Figure 3

A multi-faceted siRNA screen to test predicted node knockdown combinations in vitro. (a) Schematic of the experimental design of the screen to test node knockdown combinations that are predicted to inhibit TGFβ-driven EMT. At 0 h, epithelial-like Huh7 cells were transfected with siRNA combinations or a scrambled siRNA control (2 nM per siRNA), and then plated for harvesting of protein, mRNA, and cell migration. At 45 h post transfection, cells were serum starved for 3 h. At 48 h, cells were treated with TGFβ (5 ng/ml) or a vehicle control for an additional 48 h. At 96 h, cells were harvested for mRNA and protein expression.
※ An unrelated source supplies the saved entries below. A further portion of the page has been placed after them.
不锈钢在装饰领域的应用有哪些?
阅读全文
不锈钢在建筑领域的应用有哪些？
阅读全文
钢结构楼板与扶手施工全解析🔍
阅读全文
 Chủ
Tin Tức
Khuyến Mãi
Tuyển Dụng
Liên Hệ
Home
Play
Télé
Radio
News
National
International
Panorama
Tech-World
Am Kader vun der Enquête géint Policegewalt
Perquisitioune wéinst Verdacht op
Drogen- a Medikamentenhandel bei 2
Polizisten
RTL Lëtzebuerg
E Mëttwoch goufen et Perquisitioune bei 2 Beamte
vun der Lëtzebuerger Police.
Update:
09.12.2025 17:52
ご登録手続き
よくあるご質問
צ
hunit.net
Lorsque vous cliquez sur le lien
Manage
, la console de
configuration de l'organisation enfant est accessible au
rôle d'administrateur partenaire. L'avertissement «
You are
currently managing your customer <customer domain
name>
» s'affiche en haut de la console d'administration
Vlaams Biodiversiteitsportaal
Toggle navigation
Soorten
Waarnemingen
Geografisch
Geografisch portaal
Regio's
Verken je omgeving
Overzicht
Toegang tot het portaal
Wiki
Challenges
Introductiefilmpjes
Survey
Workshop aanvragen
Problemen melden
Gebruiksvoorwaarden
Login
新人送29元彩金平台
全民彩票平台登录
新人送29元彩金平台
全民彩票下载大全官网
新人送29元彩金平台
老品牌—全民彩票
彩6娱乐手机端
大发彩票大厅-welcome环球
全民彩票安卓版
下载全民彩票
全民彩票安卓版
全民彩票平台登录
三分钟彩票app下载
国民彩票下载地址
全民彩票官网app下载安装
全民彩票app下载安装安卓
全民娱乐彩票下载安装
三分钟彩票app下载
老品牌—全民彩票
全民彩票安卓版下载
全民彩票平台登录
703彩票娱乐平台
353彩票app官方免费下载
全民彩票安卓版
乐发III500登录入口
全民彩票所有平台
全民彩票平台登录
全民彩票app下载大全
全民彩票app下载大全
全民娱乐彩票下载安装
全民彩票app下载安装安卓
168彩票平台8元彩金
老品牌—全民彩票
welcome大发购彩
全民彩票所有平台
An aliquot of siRNA-transfected cells were plated at 0 h in 96-well plates for assessment of migration with the Oris Cell Migration Assay (see Materials and Methods for details). These cells were treated with either TGFβ or a vehicle control at 48 h. Simultaneously, migration stoppers were removed at 48 h post transfection and analysis of cell migration was performed at 48, 72, and 96 h post transfection. (b) The effect of model-predicted node knockout combinations on E-cadherin expression in TGFβ-treated cells relative to vehicle control treated cells, as measured by quantitative immunoblotting. (c) The effect of model-predicted node knockout combinations on in vitro cell migration in TGFβ-treated cells relative to vehicle control treated cells. The percent change in TGFβ-driven migration (top) and heat-map of TGFβ-driven migration (bottom) relative to a scrambled siRNA control 24 and 48 h after TGFβ treatment. EMT, Epithelial-to-mesenchymal transition, mRNA, messenger RNA; siRNA, small interfering RNA, TGFβ, transforming growth factor beta.